(Saved data entries)
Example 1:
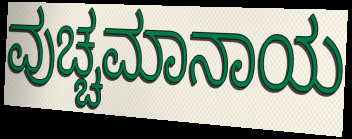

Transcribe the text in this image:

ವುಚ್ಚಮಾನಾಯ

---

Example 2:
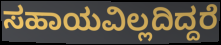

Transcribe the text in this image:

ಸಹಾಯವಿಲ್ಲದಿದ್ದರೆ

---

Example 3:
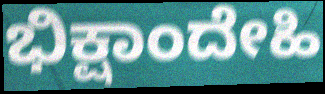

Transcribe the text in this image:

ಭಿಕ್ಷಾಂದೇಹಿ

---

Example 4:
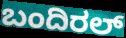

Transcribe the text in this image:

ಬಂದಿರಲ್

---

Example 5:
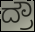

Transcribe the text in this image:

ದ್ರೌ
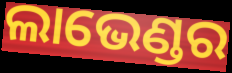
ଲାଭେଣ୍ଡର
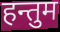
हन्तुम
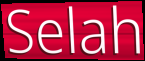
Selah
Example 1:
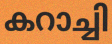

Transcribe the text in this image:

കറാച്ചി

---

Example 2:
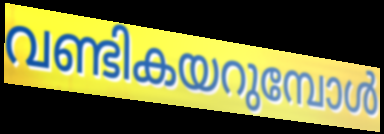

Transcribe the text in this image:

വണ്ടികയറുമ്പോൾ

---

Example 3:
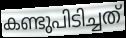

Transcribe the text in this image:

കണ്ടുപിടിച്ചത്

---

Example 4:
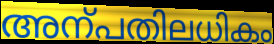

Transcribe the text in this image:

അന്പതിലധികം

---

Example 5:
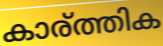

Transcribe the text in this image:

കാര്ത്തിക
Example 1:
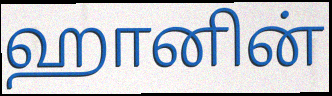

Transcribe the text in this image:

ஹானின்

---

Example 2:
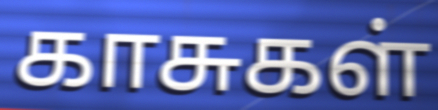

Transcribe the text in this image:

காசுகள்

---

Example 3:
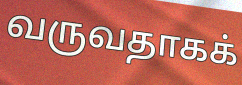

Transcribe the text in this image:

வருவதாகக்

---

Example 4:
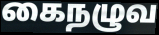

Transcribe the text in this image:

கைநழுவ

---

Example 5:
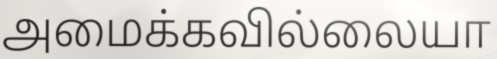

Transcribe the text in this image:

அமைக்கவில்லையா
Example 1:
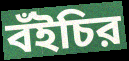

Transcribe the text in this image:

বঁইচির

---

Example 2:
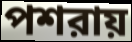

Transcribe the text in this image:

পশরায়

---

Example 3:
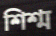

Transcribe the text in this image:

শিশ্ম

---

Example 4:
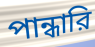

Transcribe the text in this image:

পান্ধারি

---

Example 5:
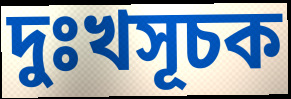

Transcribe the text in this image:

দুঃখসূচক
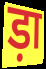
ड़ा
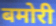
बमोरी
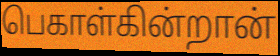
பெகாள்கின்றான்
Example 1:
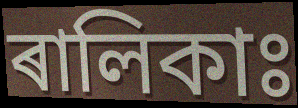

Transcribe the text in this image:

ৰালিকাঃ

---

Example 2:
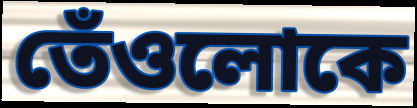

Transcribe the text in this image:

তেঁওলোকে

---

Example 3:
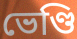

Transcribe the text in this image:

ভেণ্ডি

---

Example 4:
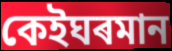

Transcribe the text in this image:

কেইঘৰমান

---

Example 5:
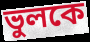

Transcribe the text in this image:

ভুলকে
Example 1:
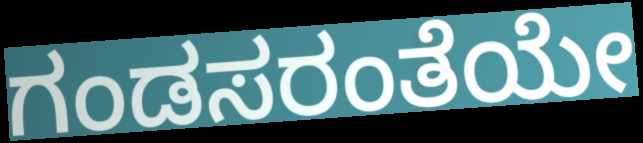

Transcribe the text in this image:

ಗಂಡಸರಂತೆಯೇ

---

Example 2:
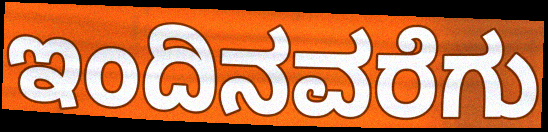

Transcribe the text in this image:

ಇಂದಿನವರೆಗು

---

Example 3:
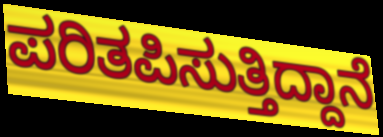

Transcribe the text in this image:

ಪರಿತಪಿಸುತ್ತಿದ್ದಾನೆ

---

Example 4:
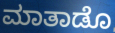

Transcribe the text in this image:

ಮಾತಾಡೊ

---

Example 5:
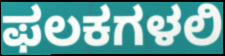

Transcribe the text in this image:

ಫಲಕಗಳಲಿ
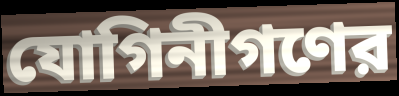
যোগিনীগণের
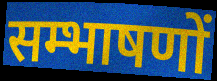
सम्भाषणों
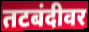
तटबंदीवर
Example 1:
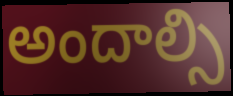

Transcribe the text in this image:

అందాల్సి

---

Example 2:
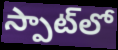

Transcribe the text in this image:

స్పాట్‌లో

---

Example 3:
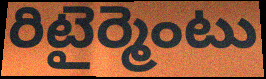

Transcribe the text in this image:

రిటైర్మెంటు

**EXERCISE DESCRIPTION:**
Your copy of the entries should be exact and free of pictures.

**COMPLETED TASK:**
Example 1:

Transcribe the text in this image:

ವುಚ್ಚಮಾನಾಯ

---

Example 2:

Transcribe the text in this image:

ಸಹಾಯವಿಲ್ಲದಿದ್ದರೆ

---

Example 3:

Transcribe the text in this image:

ಭಿಕ್ಷಾಂದೇಹಿ

---

Example 4:

Transcribe the text in this image:

ಬಂದಿರಲ್

---

Example 5:

Transcribe the text in this image:

ದ್ರೌ
ଲାଭେଣ୍ଡର
हन्तुम
Selah
Example 1:

Transcribe the text in this image:

കറാച്ചി

---

Example 2:

Transcribe the text in this image:

വണ്ടികയറുമ്പോൾ

---

Example 3:

Transcribe the text in this image:

കണ്ടുപിടിച്ചത്

---

Example 4:

Transcribe the text in this image:

അന്പതിലധികം

---

Example 5:

Transcribe the text in this image:

കാര്ത്തിക
Example 1:

Transcribe the text in this image:

ஹானின்

---

Example 2:

Transcribe the text in this image:

காசுகள்

---

Example 3:

Transcribe the text in this image:

வருவதாகக்

---

Example 4:

Transcribe the text in this image:

கைநழுவ

---

Example 5:

Transcribe the text in this image:

அமைக்கவில்லையா
Example 1:

Transcribe the text in this image:

বঁইচির

---

Example 2:

Transcribe the text in this image:

পশরায়

---

Example 3:

Transcribe the text in this image:

শিশ্ম

---

Example 4:

Transcribe the text in this image:

পান্ধারি

---

Example 5:

Transcribe the text in this image:

দুঃখসূচক
ड़ा
बमोरी
பெகாள்கின்றான்
Example 1:

Transcribe the text in this image:

ৰালিকাঃ

---

Example 2:

Transcribe the text in this image:

তেঁওলোকে

---

Example 3:

Transcribe the text in this image:

ভেণ্ডি

---

Example 4:

Transcribe the text in this image:

কেইঘৰমান

---

Example 5:

Transcribe the text in this image:

ভুলকে
Example 1:

Transcribe the text in this image:

ಗಂಡಸರಂತೆಯೇ

---

Example 2:

Transcribe the text in this image:

ಇಂದಿನವರೆಗು

---

Example 3:

Transcribe the text in this image:

ಪರಿತಪಿಸುತ್ತಿದ್ದಾನೆ

---

Example 4:

Transcribe the text in this image:

ಮಾತಾಡೊ

---

Example 5:

Transcribe the text in this image:

ಫಲಕಗಳಲಿ
যোগিনীগণের
सम्भाषणों
तटबंदीवर
Example 1:

Transcribe the text in this image:

అందాల్సి

---

Example 2:

Transcribe the text in this image:

స్పాట్‌లో

---

Example 3:

Transcribe the text in this image:

రిటైర్మెంటు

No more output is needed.